Good leadership is getting others to do what you want willingly and having them feel good about doing it.

 It is the pivotal force behind successful organizations. It can move organizations from current to future states, create visions of potential opportunity, and instill within employees a commitment to change so as to make that new vision a reality.

This brief abstract will cover what the author feels from his experience are some of the most important things that contribute to good leadership from CEOs and business owners. They are things a lot of leaders don’t appreciate or comprehend. However, they are essential for good leadership. Some of the material was taken from Warren Bennis’s and Burt Nanus’s book,”Leaders”.

We will look at four specific areas:

  • Direction: establishing a vision

  • Communication: making sure it’s working

  • Positioning: your face and role

  • Positive self regard: knowing your strengths and weaknesses

Leaders should develop a vision for their business; to give the organization direction and purpose. This vision should articulate a view of a realistic, credible, attractive future for the business, a condition that is better in some important ways than what now exists. How else does the team know where it is going? The vision gives them the big picture and will help them with decision making. See the side button on the left, “Vision The Ultimate Goal” or click here for more details.

It’s been said that more than a third of the world’s problems are due to poor communication. It has detrimental effects on the business as well. What good is a vision if it is not communicated effectively? Most CEOs and business owners think they communicate well. Most don’t! Generally this is so, because they don’t communicate often enough. They think their people will get it after they have told them once or twice. It takes a lot more repetitions to truly have a message sink in. That’s what you want to happen with your vision and other important communication.

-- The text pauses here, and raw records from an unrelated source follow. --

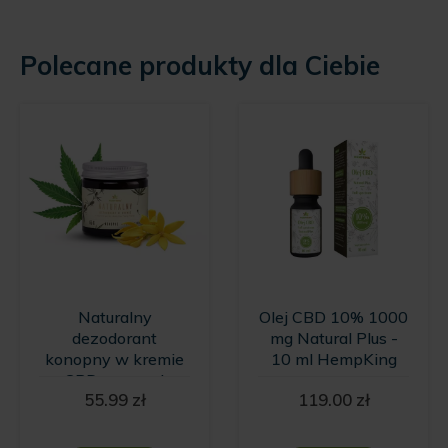
Polecane produkty dla Ciebie
Naturalny
Olej CBD 10% 1000
dezodorant
mg Natural Plus -
konopny w kremie
10 ml HempKing
z CBD o zapachu
55.99
zł
119.00
zł
wanilii i kwiatów
Ylang Ylang
HempKing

Most CEOs don’t share enough with their team. Sharing the good, the bad and the ugly is necessary to keep your team informed about the state of affairs in the business. They want to know this and usually respond in a positive way to being told.

Your words and actions need to convey the same message. This is a trait of a good leader. Some leaders think they can tell their people what and how to do something, but then not do it that way themselves. They are kidding themselves. Actions speak much louder than words. So positioning is doing the things you want your people to emulate. You need to be persistent and tenacious with your actions, directions, and communications. This way, your team will know for what you stand and can count on your support when they follow your lead. They will begin to trust you. Every good leader wants that. Trust is the lubrication that makes it possible for the organization to excel.

What are your strengths and weaknesses? Do you know them? Are you doing anything with them? Recognizing your strengths and compensating for your weaknesses represents the first step to positive self regard. If you are the technical guru for your business, but lack in business skills maybe you should consider bringing in a partner or COO to cover that critical area. If you are weak in finance, you could bring in a CFO full or part time to help you.

The second step is to keep working on and developing your talents. This means to work on both your strengths and weaknesses. Ray Kroc of McDonald’s fame had a favorite saying, “While you are green you are still growing, but when you get ripe you start to rot.” The same is true for us. If we stop learning and growing in our trade or expertise, shortly thereafter, we will become less effective. If you want your business to get better, the quickest way is for you to get better in your business skills and acumen.

Actions to take now:

  1. If you don’t have a vision for your business you should develop one.

  2. Set a date for your next companywide meeting and prepare an agenda.

  3. Make a personal inventory of your strengths and weaknesses and decide what actions you are going to take to improve.